#### ACTION ITEM:
An acceptable answer contains every record below, unchanged, and no pictures.

#### DATA PROVIDED:
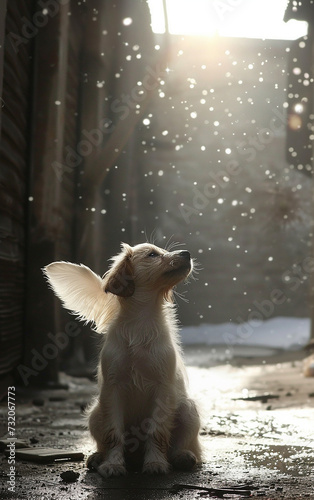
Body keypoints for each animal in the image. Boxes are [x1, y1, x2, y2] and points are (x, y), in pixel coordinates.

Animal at [43, 242, 201, 476]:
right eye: (152, 254)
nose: (187, 253)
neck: (140, 323)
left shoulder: (162, 390)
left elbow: (157, 431)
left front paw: (155, 463)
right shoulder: (113, 390)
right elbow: (114, 434)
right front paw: (113, 464)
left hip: (188, 410)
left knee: (184, 445)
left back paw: (182, 457)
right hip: (95, 413)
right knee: (103, 440)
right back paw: (98, 457)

#### RESPONSE TO THE TASK:
Body keypoints for each animal in the image. Boxes are [x1, y1, x2, y2] and points are (x, y), in pixel coordinates.

Animal at [43, 242, 201, 476]:
right eye: (152, 254)
nose: (187, 253)
neck: (140, 323)
left shoulder: (162, 390)
left elbow: (157, 431)
left front paw: (155, 463)
right shoulder: (113, 390)
right elbow: (114, 434)
right front paw: (113, 464)
left hip: (188, 410)
left knee: (184, 445)
left back paw: (182, 457)
right hip: (95, 413)
right knee: (103, 440)
right back paw: (98, 457)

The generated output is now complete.